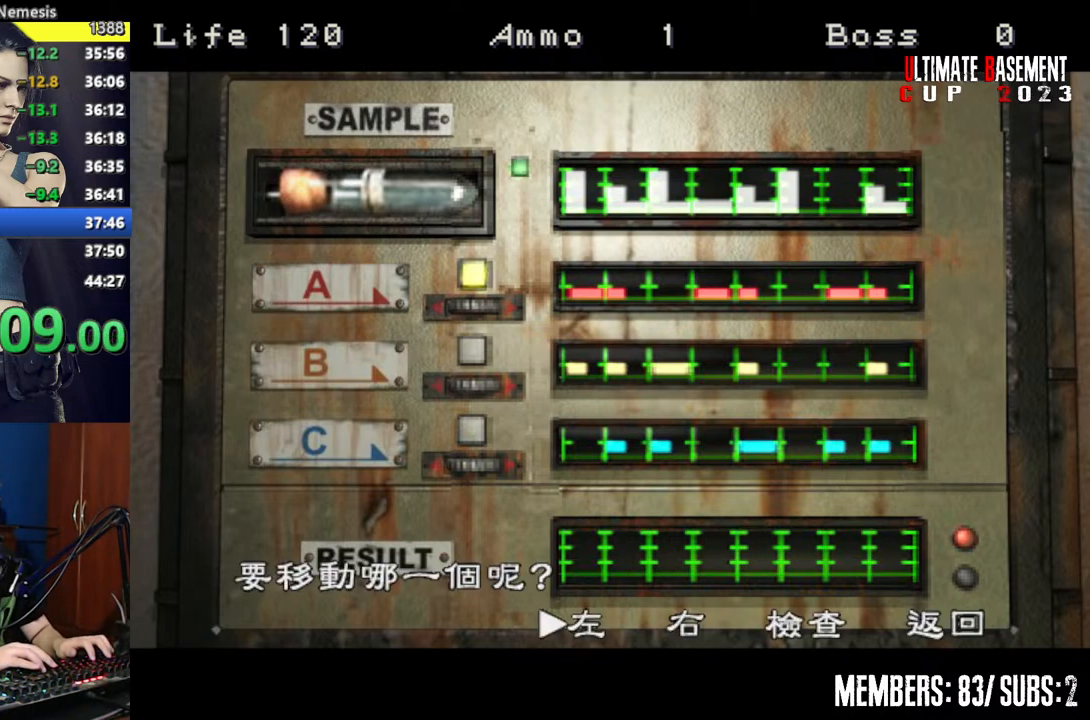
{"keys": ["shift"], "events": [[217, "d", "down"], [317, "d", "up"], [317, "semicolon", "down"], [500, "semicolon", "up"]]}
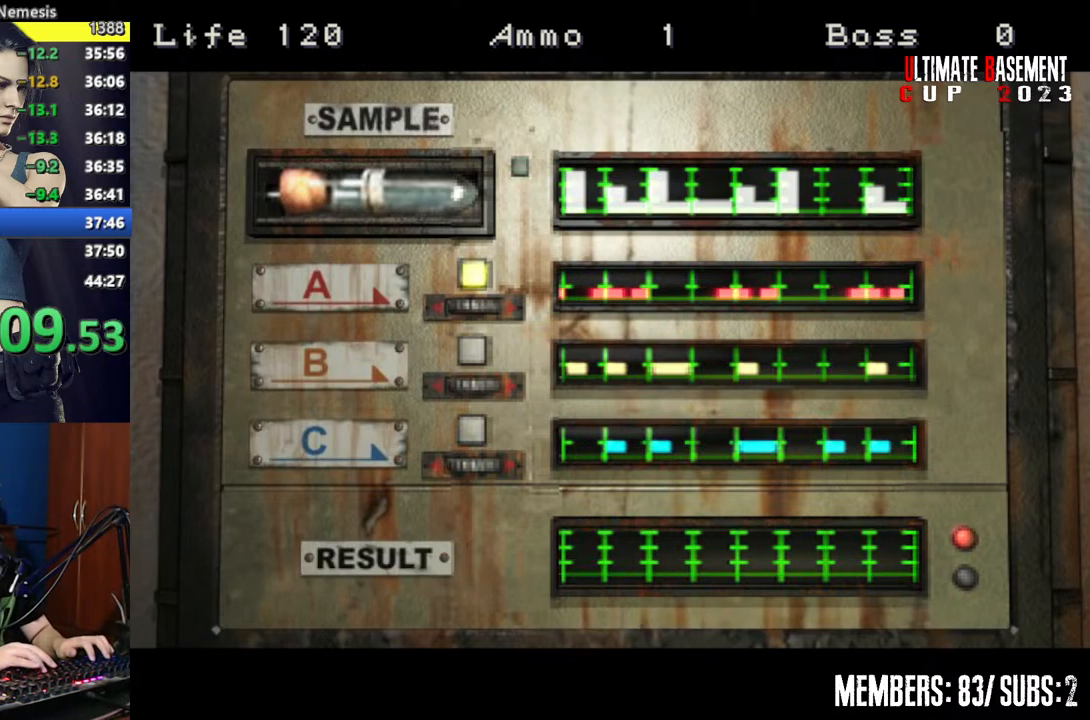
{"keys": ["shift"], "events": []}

....

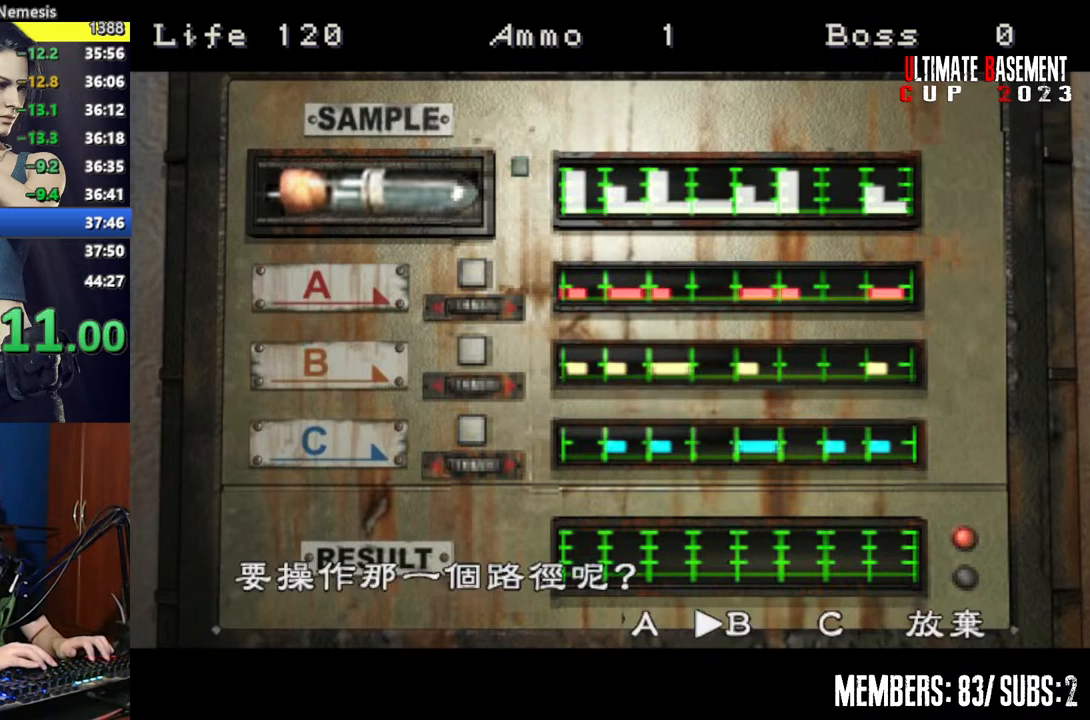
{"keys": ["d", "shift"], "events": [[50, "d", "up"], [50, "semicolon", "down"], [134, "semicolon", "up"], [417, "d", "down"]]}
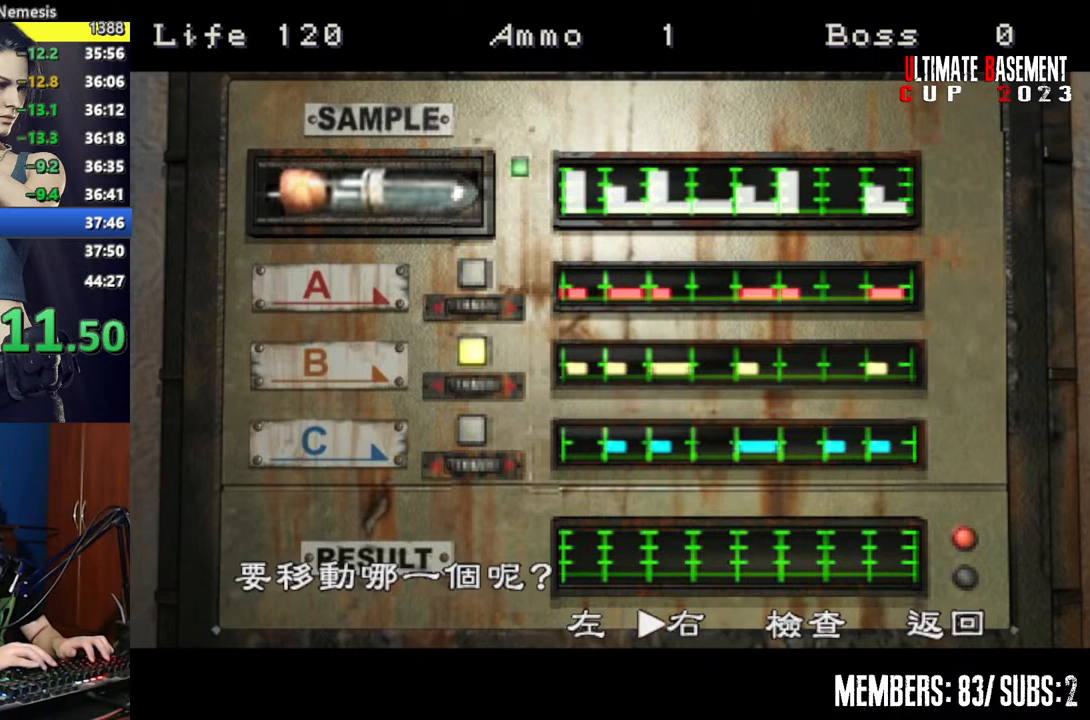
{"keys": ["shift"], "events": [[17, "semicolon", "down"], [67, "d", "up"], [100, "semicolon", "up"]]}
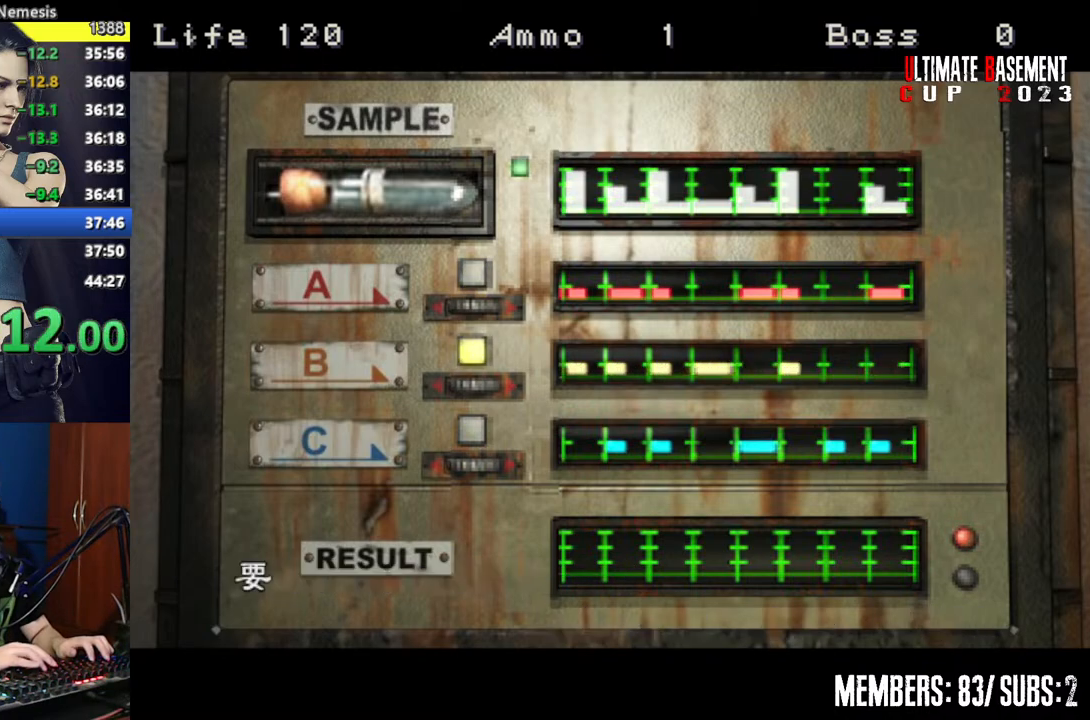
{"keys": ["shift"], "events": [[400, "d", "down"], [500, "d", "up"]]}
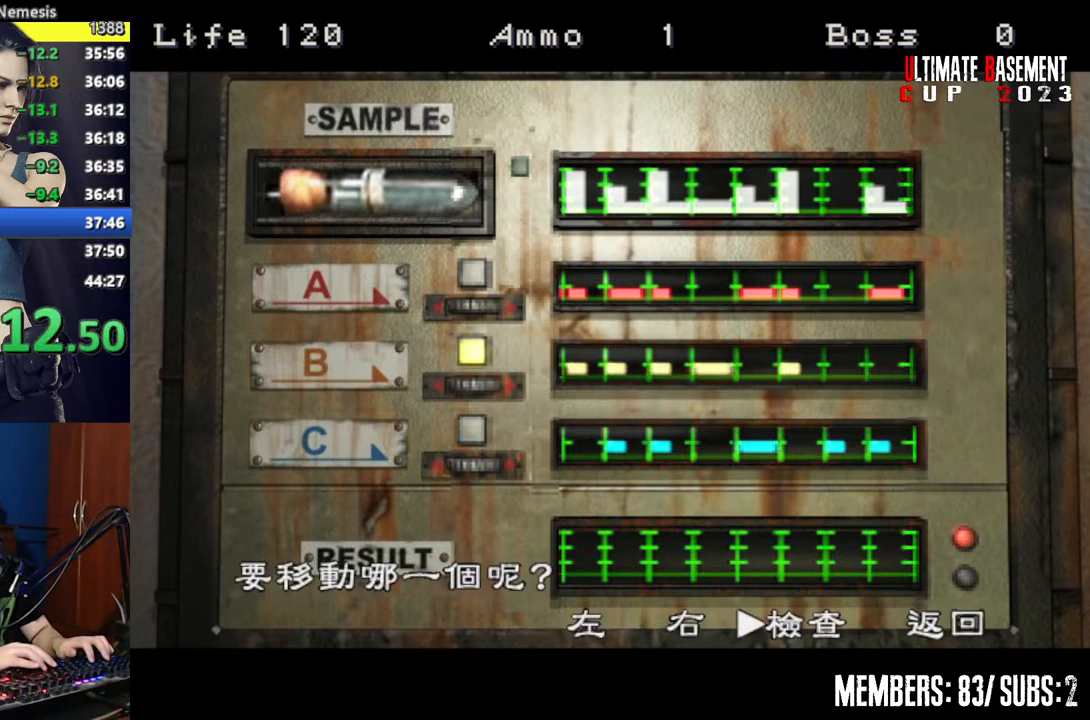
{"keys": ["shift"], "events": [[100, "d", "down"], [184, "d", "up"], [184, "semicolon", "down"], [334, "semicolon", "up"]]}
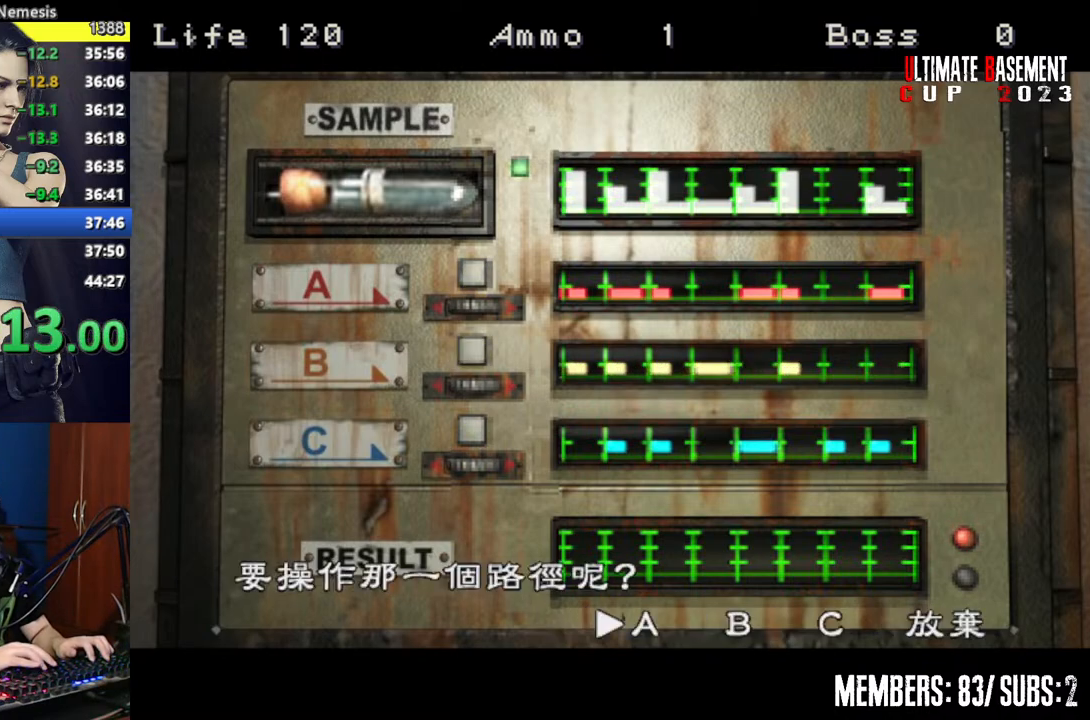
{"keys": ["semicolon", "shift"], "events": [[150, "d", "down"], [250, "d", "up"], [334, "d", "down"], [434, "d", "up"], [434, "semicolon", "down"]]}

....

» How to complete this task:
For the string "down", go line by line through the material and copy every line that has it.

» Problem solution:
{"keys": ["shift"], "events": [[217, "d", "down"], [317, "d", "up"], [317, "semicolon", "down"], [500, "semicolon", "up"]]}
{"keys": ["d", "shift"], "events": [[50, "d", "up"], [50, "semicolon", "down"], [134, "semicolon", "up"], [417, "d", "down"]]}
{"keys": ["shift"], "events": [[17, "semicolon", "down"], [67, "d", "up"], [100, "semicolon", "up"]]}
{"keys": ["shift"], "events": [[400, "d", "down"], [500, "d", "up"]]}
{"keys": ["shift"], "events": [[100, "d", "down"], [184, "d", "up"], [184, "semicolon", "down"], [334, "semicolon", "up"]]}
{"keys": ["semicolon", "shift"], "events": [[150, "d", "down"], [250, "d", "up"], [334, "d", "down"], [434, "d", "up"], [434, "semicolon", "down"]]}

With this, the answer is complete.